### Work required
Check each line below for the word "Manifestação", then please report how many lines have it and nothing more.

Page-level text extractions
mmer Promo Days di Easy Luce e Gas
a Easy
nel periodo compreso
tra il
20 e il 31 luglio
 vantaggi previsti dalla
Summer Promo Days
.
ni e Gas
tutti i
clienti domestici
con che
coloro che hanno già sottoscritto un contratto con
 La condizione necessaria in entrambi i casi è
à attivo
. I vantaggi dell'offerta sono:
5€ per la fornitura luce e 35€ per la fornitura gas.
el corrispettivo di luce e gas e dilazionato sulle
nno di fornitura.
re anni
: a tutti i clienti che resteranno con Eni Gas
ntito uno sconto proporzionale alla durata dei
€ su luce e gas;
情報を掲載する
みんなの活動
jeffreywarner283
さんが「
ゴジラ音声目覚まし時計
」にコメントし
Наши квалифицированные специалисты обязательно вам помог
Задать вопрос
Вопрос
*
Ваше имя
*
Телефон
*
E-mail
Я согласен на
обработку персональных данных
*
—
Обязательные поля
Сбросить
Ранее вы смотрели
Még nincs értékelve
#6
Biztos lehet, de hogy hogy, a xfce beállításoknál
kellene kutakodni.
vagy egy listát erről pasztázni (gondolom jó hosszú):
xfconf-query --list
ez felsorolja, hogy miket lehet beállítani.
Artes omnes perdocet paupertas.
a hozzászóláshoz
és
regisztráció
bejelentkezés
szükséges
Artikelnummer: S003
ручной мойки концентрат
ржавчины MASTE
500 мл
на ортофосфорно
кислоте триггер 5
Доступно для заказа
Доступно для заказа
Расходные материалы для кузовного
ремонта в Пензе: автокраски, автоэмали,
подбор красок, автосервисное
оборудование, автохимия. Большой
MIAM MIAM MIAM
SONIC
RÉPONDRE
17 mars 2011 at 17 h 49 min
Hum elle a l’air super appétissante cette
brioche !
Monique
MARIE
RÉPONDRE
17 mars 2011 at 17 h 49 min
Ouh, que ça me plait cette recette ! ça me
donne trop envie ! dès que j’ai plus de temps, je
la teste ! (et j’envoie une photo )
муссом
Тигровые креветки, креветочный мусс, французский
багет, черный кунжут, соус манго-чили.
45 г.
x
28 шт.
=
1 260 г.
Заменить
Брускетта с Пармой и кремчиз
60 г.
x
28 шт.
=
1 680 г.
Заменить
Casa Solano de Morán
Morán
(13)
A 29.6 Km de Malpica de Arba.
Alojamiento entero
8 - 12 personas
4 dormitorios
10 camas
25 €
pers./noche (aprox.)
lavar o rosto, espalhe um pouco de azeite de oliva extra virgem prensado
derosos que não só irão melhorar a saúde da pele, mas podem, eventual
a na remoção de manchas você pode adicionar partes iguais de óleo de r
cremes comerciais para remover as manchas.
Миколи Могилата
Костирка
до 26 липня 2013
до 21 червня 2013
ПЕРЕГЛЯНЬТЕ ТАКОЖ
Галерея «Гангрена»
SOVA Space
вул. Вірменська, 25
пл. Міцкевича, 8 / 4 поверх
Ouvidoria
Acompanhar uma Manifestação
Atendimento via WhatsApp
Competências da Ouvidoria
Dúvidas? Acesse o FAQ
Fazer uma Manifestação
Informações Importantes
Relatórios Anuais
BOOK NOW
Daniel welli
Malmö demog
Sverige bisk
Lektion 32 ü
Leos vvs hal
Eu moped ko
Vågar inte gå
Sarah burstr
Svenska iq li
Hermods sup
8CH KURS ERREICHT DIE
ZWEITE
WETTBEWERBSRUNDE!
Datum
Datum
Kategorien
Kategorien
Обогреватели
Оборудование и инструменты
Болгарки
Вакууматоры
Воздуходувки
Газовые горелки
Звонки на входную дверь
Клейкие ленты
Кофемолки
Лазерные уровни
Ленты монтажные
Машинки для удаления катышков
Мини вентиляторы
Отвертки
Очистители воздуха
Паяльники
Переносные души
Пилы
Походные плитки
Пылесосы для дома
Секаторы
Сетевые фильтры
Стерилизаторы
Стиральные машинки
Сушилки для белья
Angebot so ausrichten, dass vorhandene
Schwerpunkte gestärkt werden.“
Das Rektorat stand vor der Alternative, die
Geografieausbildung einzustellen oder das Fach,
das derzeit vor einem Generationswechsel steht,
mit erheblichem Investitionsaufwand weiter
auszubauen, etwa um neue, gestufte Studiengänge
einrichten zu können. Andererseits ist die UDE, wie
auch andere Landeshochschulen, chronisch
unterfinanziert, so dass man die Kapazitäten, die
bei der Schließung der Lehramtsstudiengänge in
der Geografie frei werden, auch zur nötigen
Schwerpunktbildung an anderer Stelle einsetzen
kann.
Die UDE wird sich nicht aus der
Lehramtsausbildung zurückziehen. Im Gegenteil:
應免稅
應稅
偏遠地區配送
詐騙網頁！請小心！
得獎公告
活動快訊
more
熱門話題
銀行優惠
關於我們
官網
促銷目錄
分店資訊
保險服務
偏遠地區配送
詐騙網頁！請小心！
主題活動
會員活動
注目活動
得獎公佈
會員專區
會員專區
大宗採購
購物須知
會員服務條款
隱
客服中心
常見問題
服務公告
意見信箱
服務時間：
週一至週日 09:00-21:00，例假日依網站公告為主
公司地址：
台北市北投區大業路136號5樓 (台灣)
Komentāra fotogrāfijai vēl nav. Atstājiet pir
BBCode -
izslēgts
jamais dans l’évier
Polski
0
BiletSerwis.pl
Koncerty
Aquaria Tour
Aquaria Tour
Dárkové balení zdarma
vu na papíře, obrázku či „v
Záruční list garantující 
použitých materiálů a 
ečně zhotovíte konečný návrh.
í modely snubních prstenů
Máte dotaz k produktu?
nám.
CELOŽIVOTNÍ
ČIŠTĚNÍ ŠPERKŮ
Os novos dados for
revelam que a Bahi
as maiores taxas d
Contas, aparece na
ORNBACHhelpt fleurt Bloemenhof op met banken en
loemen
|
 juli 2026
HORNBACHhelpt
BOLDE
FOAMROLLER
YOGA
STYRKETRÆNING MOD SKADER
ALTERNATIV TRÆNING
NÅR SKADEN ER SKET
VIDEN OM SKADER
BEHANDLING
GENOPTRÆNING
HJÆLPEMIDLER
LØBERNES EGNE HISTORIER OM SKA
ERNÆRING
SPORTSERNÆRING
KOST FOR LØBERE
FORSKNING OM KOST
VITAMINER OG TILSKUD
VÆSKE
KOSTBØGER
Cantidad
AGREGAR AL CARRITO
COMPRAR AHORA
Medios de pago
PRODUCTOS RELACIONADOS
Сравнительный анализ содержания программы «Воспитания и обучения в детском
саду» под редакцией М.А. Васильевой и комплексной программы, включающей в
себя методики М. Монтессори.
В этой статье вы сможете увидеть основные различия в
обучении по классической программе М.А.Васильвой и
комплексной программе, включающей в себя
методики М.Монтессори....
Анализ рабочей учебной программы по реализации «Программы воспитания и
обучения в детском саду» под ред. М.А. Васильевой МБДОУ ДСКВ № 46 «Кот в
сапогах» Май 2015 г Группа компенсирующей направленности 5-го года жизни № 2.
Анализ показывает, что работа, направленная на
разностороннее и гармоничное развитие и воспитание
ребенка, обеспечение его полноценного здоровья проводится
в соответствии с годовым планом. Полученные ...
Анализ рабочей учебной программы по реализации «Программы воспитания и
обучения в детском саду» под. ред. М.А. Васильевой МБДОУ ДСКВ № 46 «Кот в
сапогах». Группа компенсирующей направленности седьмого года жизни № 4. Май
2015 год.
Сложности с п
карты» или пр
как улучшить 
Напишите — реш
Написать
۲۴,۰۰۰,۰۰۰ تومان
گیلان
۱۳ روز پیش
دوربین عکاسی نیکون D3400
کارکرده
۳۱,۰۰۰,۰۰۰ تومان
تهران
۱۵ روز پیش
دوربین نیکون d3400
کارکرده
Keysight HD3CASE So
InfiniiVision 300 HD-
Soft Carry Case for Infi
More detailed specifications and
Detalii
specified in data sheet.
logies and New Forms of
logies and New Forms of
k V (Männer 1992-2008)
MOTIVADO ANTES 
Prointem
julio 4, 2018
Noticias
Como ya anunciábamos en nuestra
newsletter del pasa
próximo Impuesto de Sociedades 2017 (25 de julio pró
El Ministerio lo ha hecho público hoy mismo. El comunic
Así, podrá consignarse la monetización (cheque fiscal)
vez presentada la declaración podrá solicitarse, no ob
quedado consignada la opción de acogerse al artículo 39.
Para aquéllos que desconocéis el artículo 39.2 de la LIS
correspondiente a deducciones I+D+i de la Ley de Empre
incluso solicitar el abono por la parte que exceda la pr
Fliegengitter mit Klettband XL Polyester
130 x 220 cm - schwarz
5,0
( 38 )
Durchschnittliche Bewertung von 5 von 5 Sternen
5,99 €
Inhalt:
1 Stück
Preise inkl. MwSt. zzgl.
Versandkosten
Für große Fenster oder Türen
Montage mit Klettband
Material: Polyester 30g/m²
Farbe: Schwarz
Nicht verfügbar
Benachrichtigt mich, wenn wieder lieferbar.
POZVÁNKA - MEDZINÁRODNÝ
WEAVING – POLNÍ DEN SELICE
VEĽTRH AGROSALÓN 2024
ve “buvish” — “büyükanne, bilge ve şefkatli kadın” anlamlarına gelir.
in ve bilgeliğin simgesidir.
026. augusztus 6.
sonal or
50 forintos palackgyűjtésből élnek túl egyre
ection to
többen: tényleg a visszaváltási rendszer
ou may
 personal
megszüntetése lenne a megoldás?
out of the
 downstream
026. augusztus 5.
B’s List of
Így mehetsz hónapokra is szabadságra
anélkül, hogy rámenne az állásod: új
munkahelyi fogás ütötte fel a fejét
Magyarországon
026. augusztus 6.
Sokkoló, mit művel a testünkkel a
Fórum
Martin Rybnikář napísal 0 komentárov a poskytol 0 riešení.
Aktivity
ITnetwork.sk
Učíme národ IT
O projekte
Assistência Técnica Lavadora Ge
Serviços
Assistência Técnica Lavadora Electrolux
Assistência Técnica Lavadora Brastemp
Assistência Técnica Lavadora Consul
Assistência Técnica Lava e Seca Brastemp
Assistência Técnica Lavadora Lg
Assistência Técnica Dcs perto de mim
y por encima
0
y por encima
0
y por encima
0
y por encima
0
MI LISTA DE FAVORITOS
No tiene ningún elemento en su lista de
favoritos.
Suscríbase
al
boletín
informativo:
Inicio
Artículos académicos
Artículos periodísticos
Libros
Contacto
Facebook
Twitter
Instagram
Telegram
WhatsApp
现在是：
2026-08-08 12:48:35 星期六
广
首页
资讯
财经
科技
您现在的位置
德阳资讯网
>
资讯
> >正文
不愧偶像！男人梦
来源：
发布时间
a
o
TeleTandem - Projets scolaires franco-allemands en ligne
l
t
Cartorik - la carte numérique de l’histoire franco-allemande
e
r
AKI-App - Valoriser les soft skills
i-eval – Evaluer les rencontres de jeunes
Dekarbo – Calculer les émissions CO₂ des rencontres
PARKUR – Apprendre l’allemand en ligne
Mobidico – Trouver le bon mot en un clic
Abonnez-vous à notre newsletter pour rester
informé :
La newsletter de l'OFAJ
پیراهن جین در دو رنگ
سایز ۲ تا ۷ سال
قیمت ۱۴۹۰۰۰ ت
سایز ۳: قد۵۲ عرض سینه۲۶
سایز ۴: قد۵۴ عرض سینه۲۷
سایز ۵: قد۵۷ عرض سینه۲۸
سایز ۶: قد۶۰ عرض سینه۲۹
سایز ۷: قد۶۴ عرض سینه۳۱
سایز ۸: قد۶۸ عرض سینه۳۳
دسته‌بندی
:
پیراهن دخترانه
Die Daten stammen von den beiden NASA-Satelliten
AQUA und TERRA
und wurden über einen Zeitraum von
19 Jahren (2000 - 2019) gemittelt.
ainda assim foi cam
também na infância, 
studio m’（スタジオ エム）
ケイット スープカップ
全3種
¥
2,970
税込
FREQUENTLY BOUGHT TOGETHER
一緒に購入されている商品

### Output for this exercise
2